Несколько секунд я просто смотрела, стараясь сообразить.
Я уселась обратно за терминал.
В этот раз в поле «ИМЯ» я напечатала «Дигойз, Ревик».
На экране появился намного более длинный текст, чем мой.
Я мельком заметила информацию об его времени в британской разведке, даже данные со времён Второй Мировой Войны, которые, как я знала, были в основном фальшивкой. Я также видела, как его статус несколько раз менялся с «зарегистрированный» на «в собственности», потом на «член аффилированного клана», затем обратно на «в собственности». В последнем статусе значилось «террорист/повстанец» и какой-то числовой код, который я не могла интерпретировать. Из навыков, в которых ему присвоили статус эксперта, я могла понять лишь чуть больше половины.
Они знали, или «сильно подозревали», что он был телекинетиком.
Они также перечислили «Сайримн» и «Syrimne d’Gaos» в числе его псевдонимов.

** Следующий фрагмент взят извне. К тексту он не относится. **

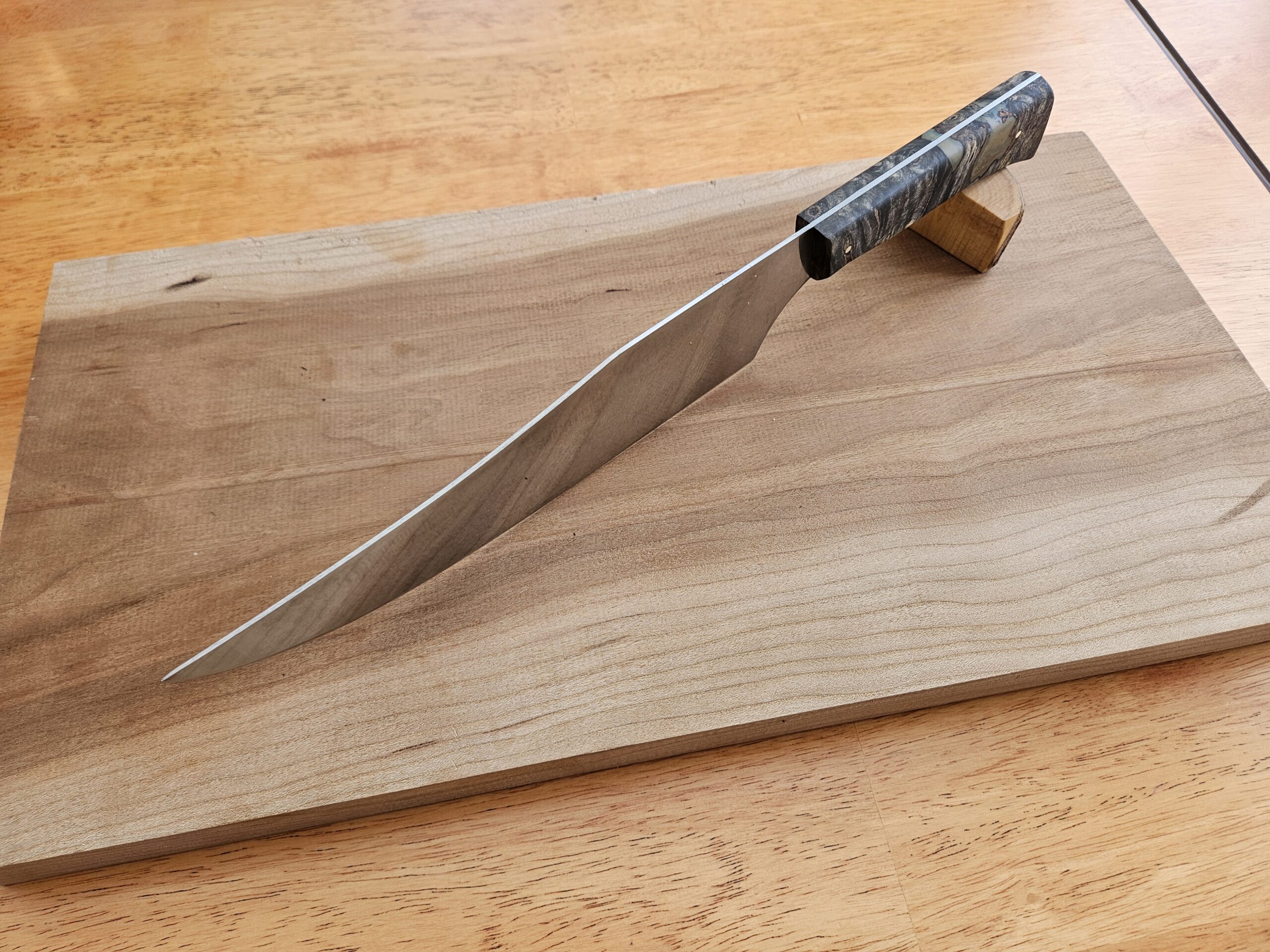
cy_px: 476
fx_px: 844
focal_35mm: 23
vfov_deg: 58.9
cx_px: 635
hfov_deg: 73.9
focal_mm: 5.4
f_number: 1.8
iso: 40
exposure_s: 1/180
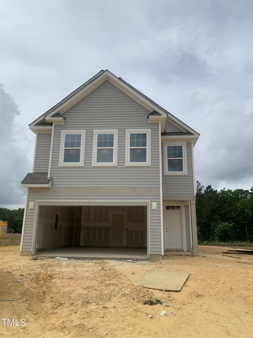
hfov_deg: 53.1
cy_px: 169
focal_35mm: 26
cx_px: 126
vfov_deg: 67.3
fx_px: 253
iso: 25
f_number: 1.8
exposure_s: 1/4902
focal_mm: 4.25
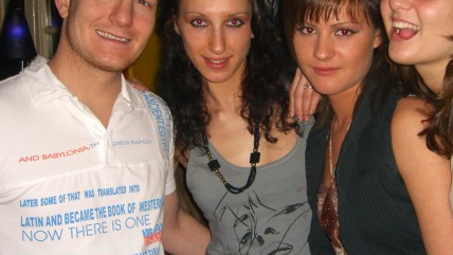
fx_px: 697
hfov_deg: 35.9
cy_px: 97
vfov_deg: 20.7
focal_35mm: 58
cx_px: 269
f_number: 2.8
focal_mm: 7.9
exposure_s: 1/60
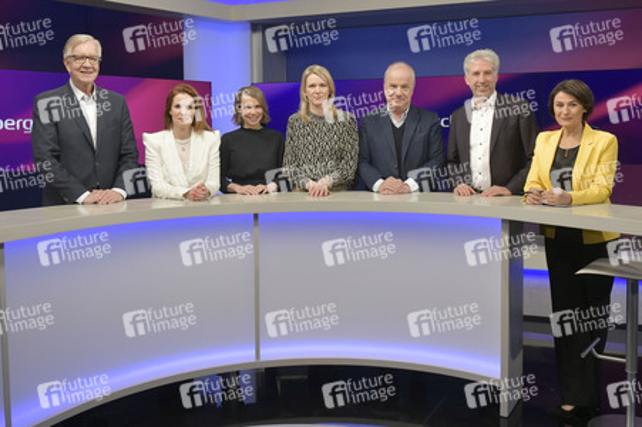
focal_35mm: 29
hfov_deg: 63.7
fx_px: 517
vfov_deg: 44.9
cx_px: 321
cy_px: 214
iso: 2000
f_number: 5.6
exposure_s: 1/200
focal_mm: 29
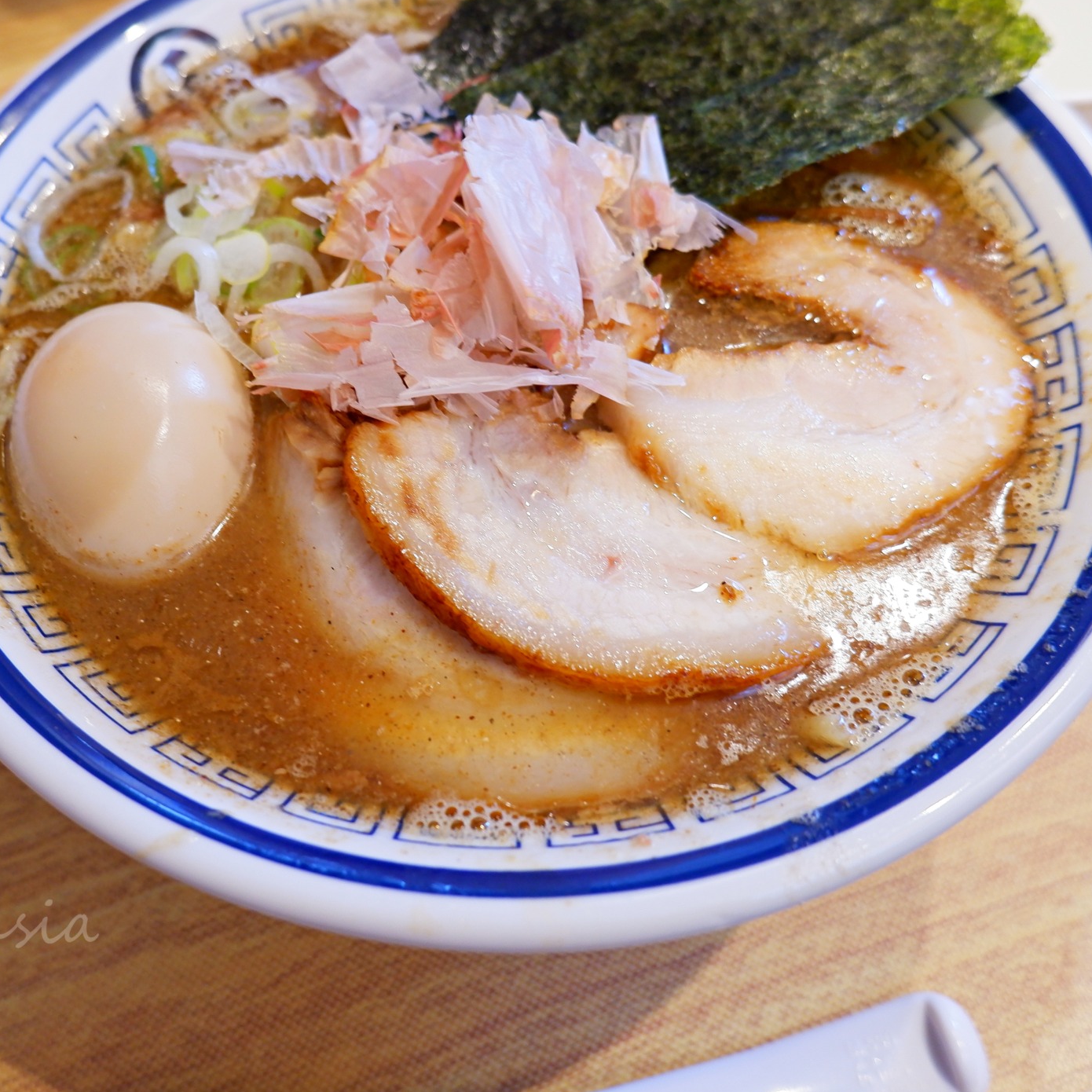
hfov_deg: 45.7
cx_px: 427
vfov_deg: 45.8
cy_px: 447
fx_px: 1285
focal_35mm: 36
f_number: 3.5
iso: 500
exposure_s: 1/34
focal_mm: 15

Я сказала машине удалить эту запись.
В этот раз, отдав команду, я наблюдала за голографической диаграммой, которую я обнаружила вокруг машины. Запрос на удивление быстро прошёл по схеме, перенаправился в одну часть машины и вывелся на небольшой экран.
— ПОДТВЕРДИТЬ УДАЛЕНИЕ?
Я сказала «да».
Машина спросила у меня причину.
Я опять напечатала «СМЕРТЬ».
В этот раз запрос пошёл по другому курсу. Я проследила за ним через несколько разных частей машины, где элементы запроса, похоже, сохранились в разных местах. Я видела, как машина быстро пролистала миллионы других точно таких же запросов, затем удалила информацию из одной части компьютера и поместила в совершенно другую зону.
«То есть, на самом деле они не удаляются», — подумала я, отключившись.
Машина всего лишь хранила информацию в другом наборе файлов. Это больше похоже на смену статуса с «активного» на «неактивный».
Я жестом подозвала Врега. Он подчинился, подойдя ближе к месту, где я сидела.
— Как твоё полное имя? — спросила я. — Для них, имею в виду?
— Яренси, Томас В., — ответил он.
Я подняла взгляд и вскинула бровь. Он улыбнулся.
— Моей матери нравились человеческие имена, — ответил он.
— Хочу ли я знать, что означает «В.»? — спросила я.
— Врег.
Я улыбнулась.
— Ну конечно.
— Мост, — чуть раздражённо произнёс он по субвокалке. — Нет никакой практической пользы от удаления записей.